= YOUR INSTRUCTIONS =
Copy the records below word for word, starting at the line that contains "Column header reads rotational" and stopping after the line that contains "Field value: 1000 rpm".

= EXTRACTED DATA =

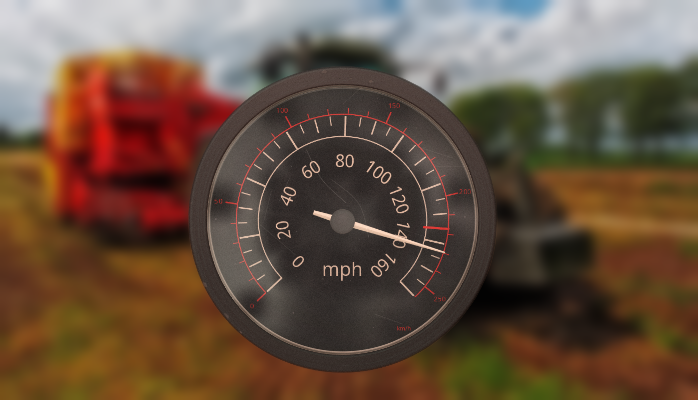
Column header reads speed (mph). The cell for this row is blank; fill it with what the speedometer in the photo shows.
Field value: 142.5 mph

---

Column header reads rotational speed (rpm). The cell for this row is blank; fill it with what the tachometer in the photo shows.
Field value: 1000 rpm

---

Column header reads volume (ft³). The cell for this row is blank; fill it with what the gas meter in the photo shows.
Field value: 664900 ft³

= RESULT OF THIS TASK =
Column header reads rotational speed (rpm). The cell for this row is blank; fill it with what the tachometer in the photo shows.
Field value: 1000 rpm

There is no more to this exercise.